Well, I think we’ve solved not only his romantic issue, but perhaps his views on determinism and existentialism, fate and luck. I feel we’ve solved free will here.
Yeah. Heady episode, but hopefully it lands. I really hope it lands because I believe that in there is the key to self-forgiveness. One of the worst feelings in the world is when we torture ourselves over things we could have done differently. And one of the great gifts that I’m able to give myself in my more sober and wise moments is to know that younger Matthew—and by that I mean, Matthew from six months ago, a year ago, three years ago—he did what he was always going to do. And that there isn’t a world where he did something different. If it is, it’s not our world. This Matthew did what he was going to do. So the self-loathing has to be let go of, because there’s no . . . I was never going to do something different. That’s what I was going to do, because that’s what I did.
So it doesn’t mean it didn’t cost me. It doesn’t mean that there’s not pain in my life as a result of things I’ve done. It’s just I wasn’t going to do something different. I have the pain, but torturing myself for it is to wish for a different universal all together. And it’s also a lack of acknowledgement of the treasure that that pain has brought me and will bring me in my life as a result of the response I’m now having. That guy who wrote that email in . . . To wish . . . He is about to gain a whole lot of treasure in his life as a result of that breakup. Sending us this email, hearing all of this today, and all of the decisions he’s going to make as a result of that, all of the things he’s going to do, what he’ll pass onto other people, what he’ll do in his life . . . All of those things is treasure that could only have arisen out of that.

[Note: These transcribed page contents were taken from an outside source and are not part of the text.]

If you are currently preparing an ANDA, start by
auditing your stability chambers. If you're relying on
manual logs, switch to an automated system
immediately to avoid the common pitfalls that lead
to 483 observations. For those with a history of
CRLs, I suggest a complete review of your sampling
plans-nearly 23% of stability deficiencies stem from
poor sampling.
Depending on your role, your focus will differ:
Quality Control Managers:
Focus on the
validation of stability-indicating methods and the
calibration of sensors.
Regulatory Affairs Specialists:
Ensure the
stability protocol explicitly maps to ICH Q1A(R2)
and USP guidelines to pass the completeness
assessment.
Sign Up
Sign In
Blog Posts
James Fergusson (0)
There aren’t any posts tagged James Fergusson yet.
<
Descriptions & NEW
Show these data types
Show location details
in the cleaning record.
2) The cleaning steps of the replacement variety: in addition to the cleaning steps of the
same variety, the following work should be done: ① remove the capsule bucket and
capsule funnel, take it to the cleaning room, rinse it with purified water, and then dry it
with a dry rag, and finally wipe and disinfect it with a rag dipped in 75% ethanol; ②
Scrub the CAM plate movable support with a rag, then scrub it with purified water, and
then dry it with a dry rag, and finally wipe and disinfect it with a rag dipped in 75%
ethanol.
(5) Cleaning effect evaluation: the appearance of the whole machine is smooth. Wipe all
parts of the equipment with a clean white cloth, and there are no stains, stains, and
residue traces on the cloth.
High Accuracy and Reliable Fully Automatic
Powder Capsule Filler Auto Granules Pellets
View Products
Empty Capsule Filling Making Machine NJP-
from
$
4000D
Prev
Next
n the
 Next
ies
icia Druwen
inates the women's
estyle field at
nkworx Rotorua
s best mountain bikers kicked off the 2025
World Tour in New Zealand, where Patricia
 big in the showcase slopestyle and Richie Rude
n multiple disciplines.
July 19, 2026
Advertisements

And his desire to go and change that is actually a desire to be a more ignorant person, because he wouldn’t be having this insight right now. And all of the treasure that would have come out of that insight would never come to him without it. So it’s not just wishing for a different universe. It’s wishing for a more ignorant version of ourselves. And, take heart in knowing that if you did do something different and you kept a more ignorant version of yourself, you’d be just as liable to make the same mistakes a year on in your life anyway, or six months on, or whatever. Those mistakes would still be there in waiting for you, because you wouldn’t have got the wisdom that comes from making them.
Make your mistakes early, man, and turn them into lessons. And you’re well on your way. You’re 27, make all the mistakes now and take the wisdom from it.